Below is one of the 360° photographs. As you can see some of the refurb work is already completed, but there is still work going on. So rather than modelling the entire space in 3d, I wanted to use the existing ceiling, windows, and most of the walls from the photographs to save a bit of time, then overlay the new CGI furniture etc. The CGI elements would hide most of the building work and tools on the floor, however there were a few bits that stuck up above the floor area, or loose wires on the ceiling that needed tidying up in Photoshop. If you move the frame left and right below you can see the before and after.
Next, following the supplied building plans, I modelled the main elements of walls, windows, floor and ceiling. Even though some of these virtual elements would not be visible in the final images. Having them in the 3d model allowed me to match my virtual cameras’ positions to those shown in the photos, these elements also contribute to the accurate lighting and shadows on the the new CG furniture and floor. Once the cameras were set, I could add virtual lights and match their positions exactly to those in the photos. Now it was just a case of populating the scene with furniture and items to match as close as possible the references and mood boards I was supplied with.
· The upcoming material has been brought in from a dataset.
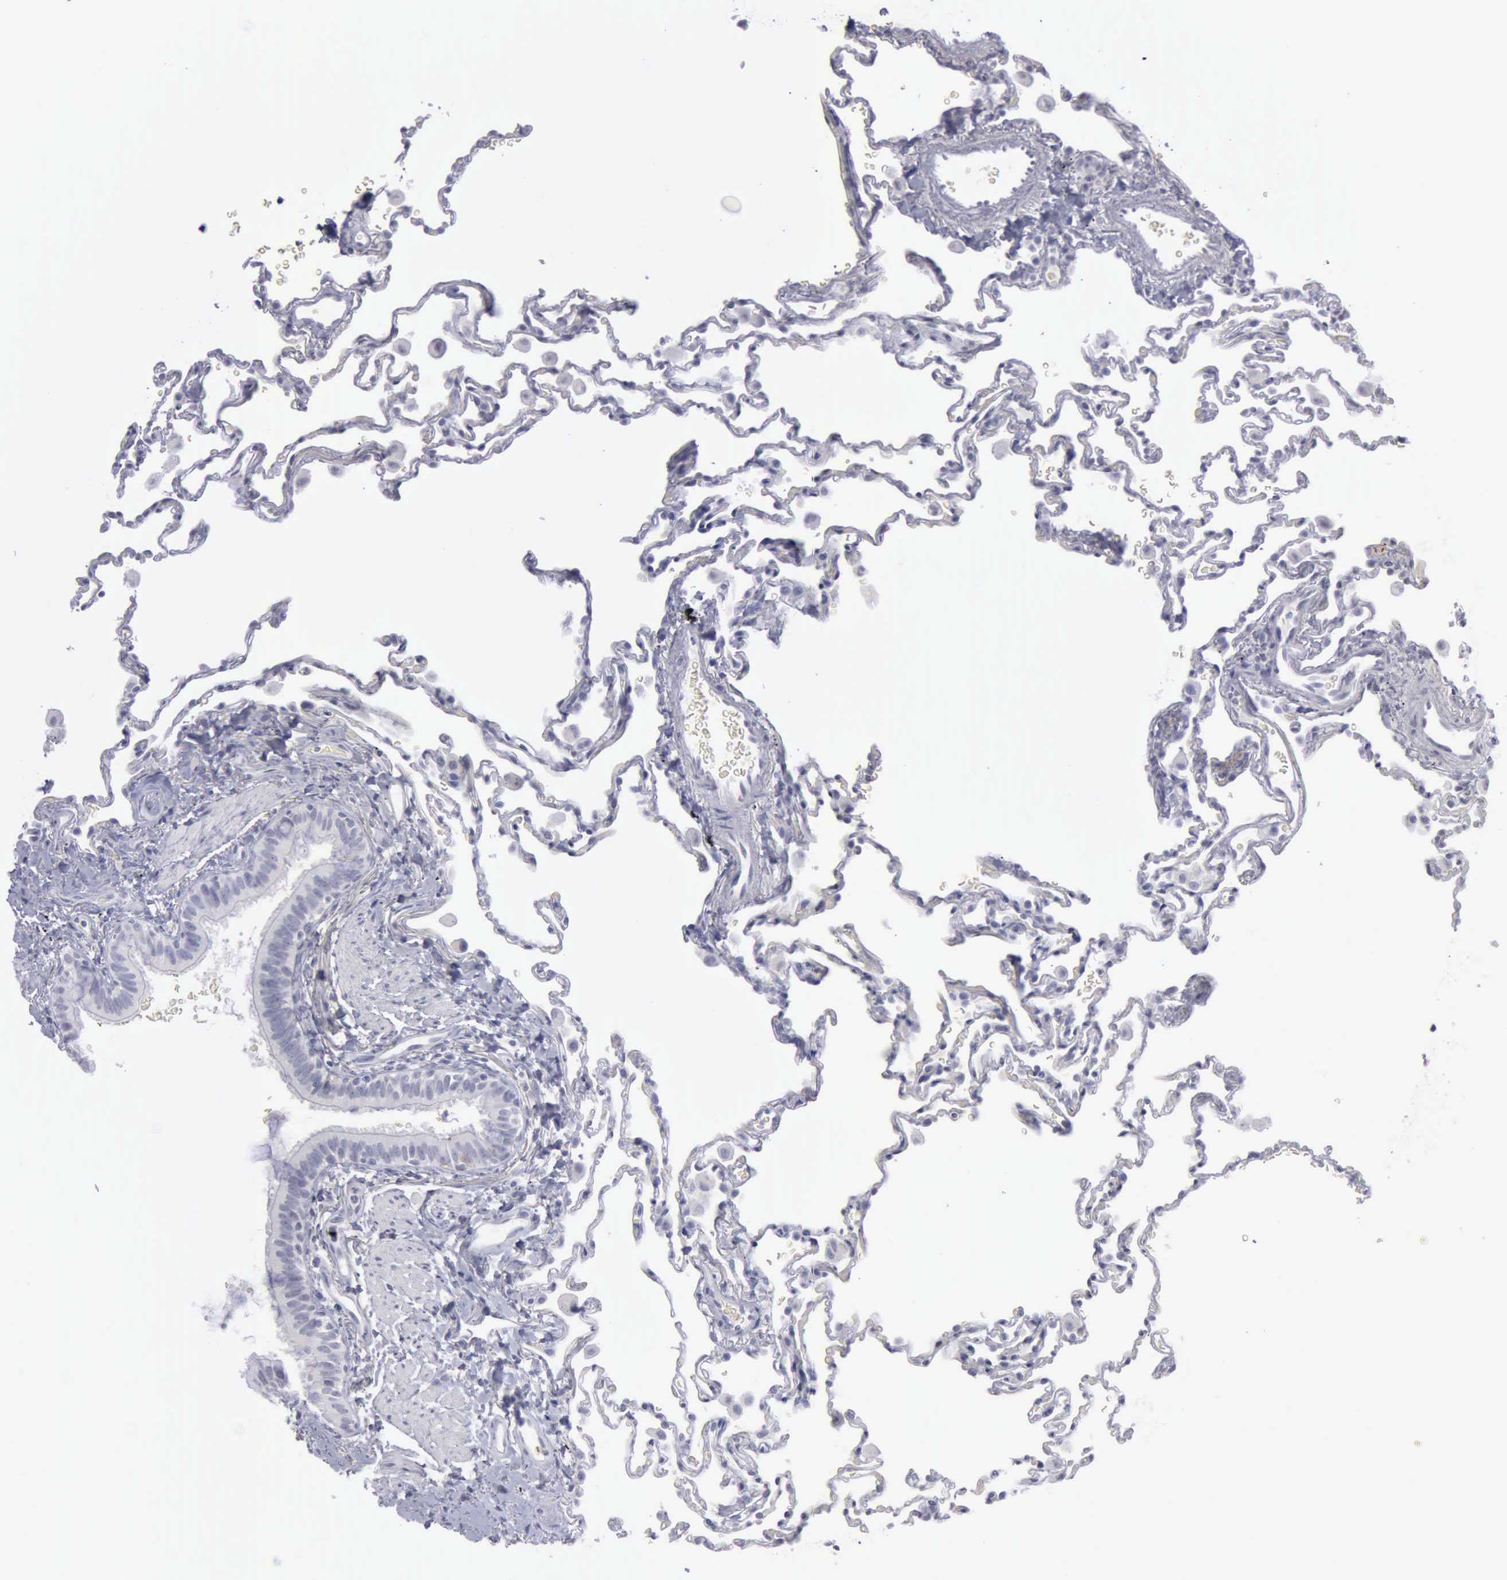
{"staining": {"intensity": "negative", "quantity": "none", "location": "none"}, "tissue": "lung", "cell_type": "Alveolar cells", "image_type": "normal", "snomed": [{"axis": "morphology", "description": "Normal tissue, NOS"}, {"axis": "topography", "description": "Lung"}], "caption": "Immunohistochemistry (IHC) of benign human lung exhibits no expression in alveolar cells. Nuclei are stained in blue.", "gene": "CDH2", "patient": {"sex": "male", "age": 59}}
Once rendered to high resolution I could complete the final post editing in Photoshop; integrating the CG elements into the photograph: Masking things in or out of the final image as required. Having rendered my virtual CGI version of the room with glass in the windows, I was able to pick up and add these new virtual reflections to the real ones, while removing any obvious reflections of building work in the existing glass.
So there you have it; a brief description of combining 360° photography with CGI elements to produce images ready for use in a virtually staged tour.